In front of a packed meeting room, members of the Los Angeles Coliseum Commission told rave producers that the three upcoming events offered them one last chance to clean up their operations. The safety of the two-day dance parties came under question with a 15-year-old girl’s death June 29 from a suspected overdose after she attended the Electric Daisy Carnival at the Coliseum, which had an age limit of 16.

“You’re on probation,” Coliseum Commissioner David Israel told Pasquale Rotella, founder of Insomniac Events, which produced the Electric Daisy Carnival. “The question is whether you wind up gone or back in society.”

The commission — the joint state, county and city panel that oversees the venue and whose meetings rarely draw more than a handful of people — also ordered that producers of the three upcoming raves enforce a strict age limit of 18 by checking identification, hire a team of emergency room doctors to work onsite and warn rave-goers about the dangers of the illegal drug Ecstasy, which some rave attendees see as an integral part of the experience.

County Supervisor Zev Yaroslavsky said he would have liked to immediately postpone all future raves but has been told by the Coliseum’s lawyers that the venue is contractually bound to host them.

Yaroslavsky challenged Rotella and other rave producers to move the culture of the events away from celebrating Ecstasy, the stimulant and hallucinogen suspected of causing 15-year-old Sasha Rodriguez’s death.

“You know you’ve got an Ecstasy and other drug problems at these concerts..... You have influence over what your acts are saying.
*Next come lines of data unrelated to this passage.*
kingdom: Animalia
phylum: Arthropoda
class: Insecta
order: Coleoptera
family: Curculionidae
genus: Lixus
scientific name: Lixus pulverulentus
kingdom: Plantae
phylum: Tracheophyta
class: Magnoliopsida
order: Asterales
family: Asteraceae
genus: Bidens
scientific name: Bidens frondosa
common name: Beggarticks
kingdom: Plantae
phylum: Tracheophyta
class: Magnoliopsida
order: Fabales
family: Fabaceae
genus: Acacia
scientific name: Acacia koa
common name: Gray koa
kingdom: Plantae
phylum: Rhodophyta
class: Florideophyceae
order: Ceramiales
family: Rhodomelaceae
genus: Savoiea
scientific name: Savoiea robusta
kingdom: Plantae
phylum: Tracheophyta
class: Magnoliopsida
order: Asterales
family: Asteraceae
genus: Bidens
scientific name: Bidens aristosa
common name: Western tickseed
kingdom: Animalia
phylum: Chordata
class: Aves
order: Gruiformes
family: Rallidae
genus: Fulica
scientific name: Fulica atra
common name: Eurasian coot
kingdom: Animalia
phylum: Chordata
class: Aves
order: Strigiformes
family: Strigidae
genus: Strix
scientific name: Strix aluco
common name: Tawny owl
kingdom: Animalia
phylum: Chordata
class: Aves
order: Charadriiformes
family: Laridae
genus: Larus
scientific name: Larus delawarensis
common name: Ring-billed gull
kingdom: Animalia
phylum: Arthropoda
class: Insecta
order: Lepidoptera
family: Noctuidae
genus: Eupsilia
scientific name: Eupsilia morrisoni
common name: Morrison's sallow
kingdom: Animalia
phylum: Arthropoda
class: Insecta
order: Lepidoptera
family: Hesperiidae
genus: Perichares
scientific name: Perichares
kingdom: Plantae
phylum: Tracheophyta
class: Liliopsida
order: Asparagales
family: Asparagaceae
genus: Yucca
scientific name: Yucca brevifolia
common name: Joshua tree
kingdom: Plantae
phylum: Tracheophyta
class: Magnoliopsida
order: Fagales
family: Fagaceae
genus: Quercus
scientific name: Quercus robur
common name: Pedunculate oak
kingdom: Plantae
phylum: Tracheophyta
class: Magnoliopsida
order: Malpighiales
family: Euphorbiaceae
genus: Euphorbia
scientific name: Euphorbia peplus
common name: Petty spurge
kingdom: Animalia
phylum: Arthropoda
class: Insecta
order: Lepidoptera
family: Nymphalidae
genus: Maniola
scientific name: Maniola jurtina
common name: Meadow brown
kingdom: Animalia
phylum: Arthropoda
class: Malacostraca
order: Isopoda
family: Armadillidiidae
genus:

Can’t you put your thinking cap on and create a new dynamic in the arena?” Yaroslavsky asked. “Do something proactive … that keeps your patrons alive.”

Rotella declined to respond. His lawyer, Simon Rust Lamb, said Rotella’s company has hired a consulting firm to review its safety and security protocols.

Los Angeles Councilman Bernard C. Parks defended the events, saying he believes that only about 5% of attendees engage in illegal acts.

“There are no perfect events,” he said. “I don’t think we should leave here thinking that we will have things in the future with no incidents.”

Rotella subsequently read a statement that said Insomniac’s fans “deserve only the best, whether it be the world-class artists we bring to Los Angeles or the industry-leading security measures we have implemented to make sure they safely enjoy themselves.”

Raves bring in significant revenue for the Coliseum and Sports Arena.

Some members of the audience applauded the decision to give raves another chance.

Tess Fish, 20, a UC Davis student back in Los Angeles for the summer, called these raves “our generation’s Woodstock.”

A ban “would be really sad. It would be a huge impact to the SoCal raver scene,” Fish said.

On the other side, Aisha Armer, 19, of Laguna Niguel said the Coliseum needs a ban to protect young people.

Armer said she attended the Electric Daisy Carnival in 2009 and took Ecstasy because all of her friends were.

She later had a massive convulsion and wound up at Good Samaritan Hospital, where she suffered multiple organ failure, had four strokes and fell into a two-month coma, said her mother, Debbie Macaluso.

Only recently did Armer relearn how to walk and talk.

“Everyone knows you take drugs at this rave,” Armer said, her slowed speech showing the effects of the strokes. “I want to prevent this from happening to other people. As long as these go on, people are going to get hurt.”